It’s now commonly accepted that workplace diversity is intrinsically linked to business performance. Consequently, firms are boosting efforts to recruit talent from wider, deeper and traditionally overlooked talent pools. However, delivering diversity through recruitment is not a silver bullet.
Achieving greater representation can only be achieved through true and meaningful cultural change – and that cannot be the responsibility of internal hiring teams and external recruiters alone.
Despite the widespread realisation that boosting workplace diversity is not only the ‘right thing to do’, but also brings business benefits, there is no doubt that we are failing to harness the potential of the full spectrum of available talent. The McGregor-Smith Review, for example, suggests that utilising the full potential of black and minority ethnic (BAME) individuals can contribute £24 billion to the UK economy after a year, representing 1.3% of GDP. Elsewhere, a third (32%) of LGBT employees choose to hide their sexual orientation at work and only 9.7% of executive positions in the FTSE 100 companies are held by women. Clearly there is more to do.
However, taking steps to source diverse talent is fruitless unless the organisation promotes – and lives – a message that celebrates its commitment to supporting individuals from all walks of life.
Looking at financial services as an example, which has historically been the preserve of older, white, males, the pressure is on to increase representation through recruitment. And there is immense opportunity in this sector in terms of brand representation and how they present themselves to boost their EVP in the minds of diverse talent.
Today, there are great examples of financial institutions that are taking a holistic approach to reengineering not only employer brand, but also wider brand perception. Barclays LifeSkills, for example, is working to position the organisation as one that truly helps people. It’s a strong but subtle message that dovetails into recruitment-specific messaging, namely its ‘Bolder’ apprenticeship programme: an initiative designed to extend opportunities for apprenticeships across the organisation, specifically providing support for older adults wishing to get back into the workplace. A strategy that makes sense when you consider that, according to the Department of Work and Pensions, there are a million people aged between 50 and 64 who are not in employment, but state they are willing to, or would like to, work. What’s more, according to PwC’s Golden Age Index, bringing more people over the age of 55 into the workforce could also boost the UK economy by £80bn.
Barclays is a perfect example of how recruitment and wider culture must be aligned if businesses are to tap into alternative talent pools. Someone in their early 50s potentially has a 20-year-career ahead of them, yet, unless they have a structured support programme to on-board them, many may not even consider applying for the role, let alone reach their full potential.

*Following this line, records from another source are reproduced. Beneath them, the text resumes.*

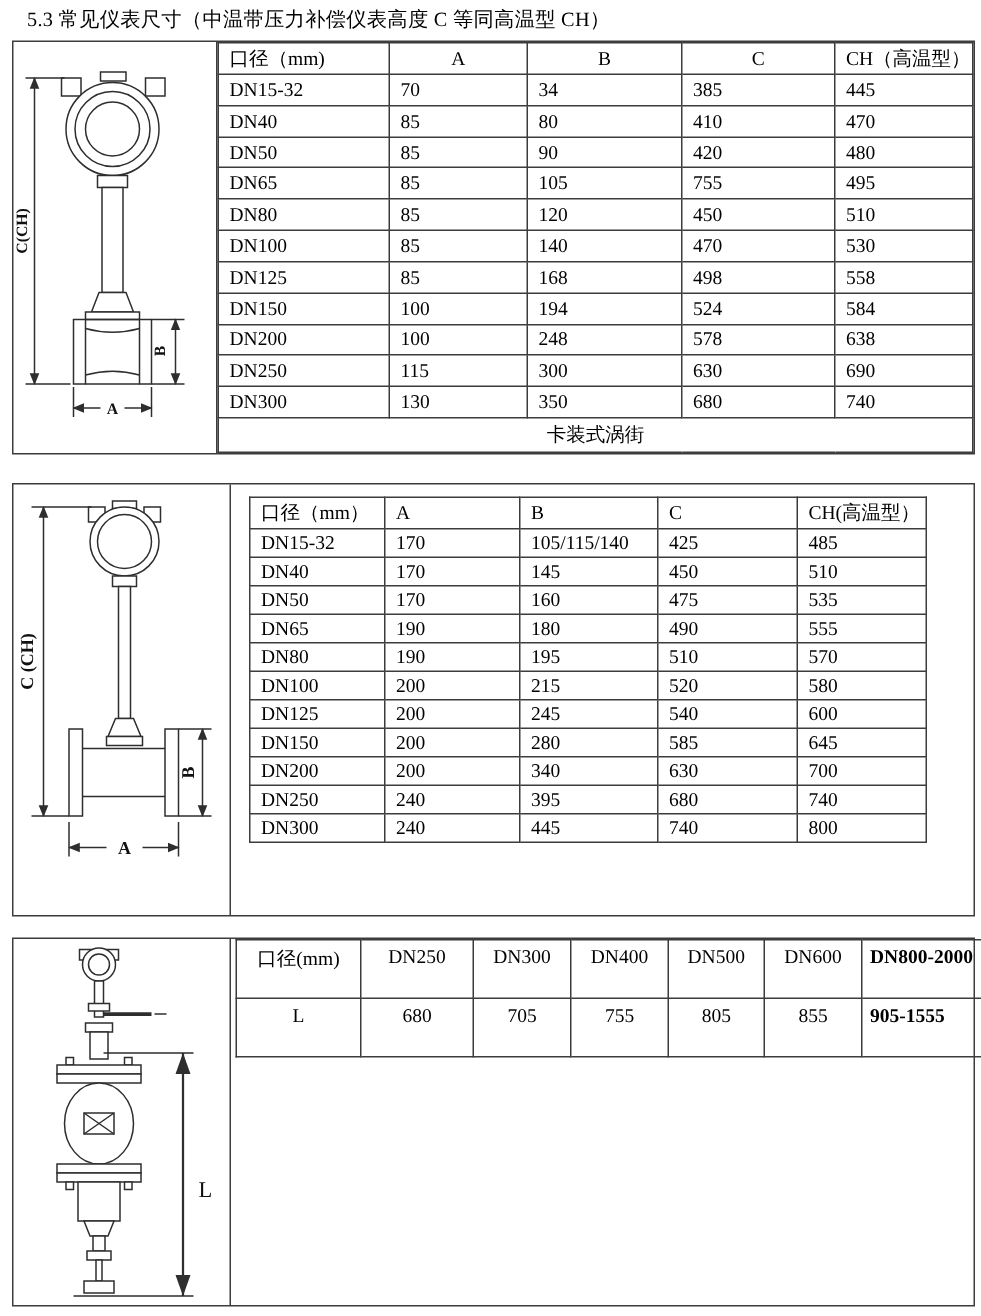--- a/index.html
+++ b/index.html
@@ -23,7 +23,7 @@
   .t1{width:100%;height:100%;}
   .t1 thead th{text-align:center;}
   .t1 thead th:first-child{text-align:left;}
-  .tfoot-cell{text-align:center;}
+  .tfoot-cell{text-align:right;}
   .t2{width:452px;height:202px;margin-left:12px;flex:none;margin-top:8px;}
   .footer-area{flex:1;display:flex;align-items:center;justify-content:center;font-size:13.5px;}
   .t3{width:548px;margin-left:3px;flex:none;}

In a similar vein, there are also some fantastic examples of organisations that are actively engaging with other specific groups - such as females returning to the workplace after a career break or ex-military personnel - by putting in place tailored programmes to not only recruit, but also embed, individuals.
A recent report from the Women and Work All Party Parliamentary Group, Women Returners, recommended that the government takes further steps to diversify the apprenticeships sector by specifying that a percentage of apprenticeships should be part-time or flexible. The government has since pledged £5 million to support women back to work or ‘returnships’ – returning professional internships – as a way of boosting the number of females in management and in industries where they are under-represented.
However, some organisations are already ahead of the curve when it comes to tapping into this valuable talent pool. PwC’s ‘Back to Business’ returnship programme, for example, aims to help bring senior professional women back into the workplace who have had a career break of more than two years. Deloitte also has a similar programme which brings on board talent on a part time or flexible basis, providing candidates have at least five years’ experience in professional services including a minimum of two years in a similar position to the role they wish to apply for.
Likewise, according to the Royal British Legion, working age veterans in the UK are nearly twice as likely to be unemployed as their civilian contemporaries, and organisations are increasingly realising the value of this talent pool. Indeed, Alexander Mann Solutions has been recognised for its work in supporting ex-service personnel into employment by the Defence Employer Recognition Scheme. The organisation has also signed the Armed Forces Covenant and directly employs a number of reservists, veterans, and military spouses and partners.
While the majority of organisations understand that they must tap into previously under-utilised talent pools, those who succeed in making their organisations more diverse are the ones which look beyond attraction and sourcing. Promoting messages of inclusivity is a wasted exercise unless there are specific measures in place to support individual groups. Recruitment and culture must come together for diversity to truly flourish.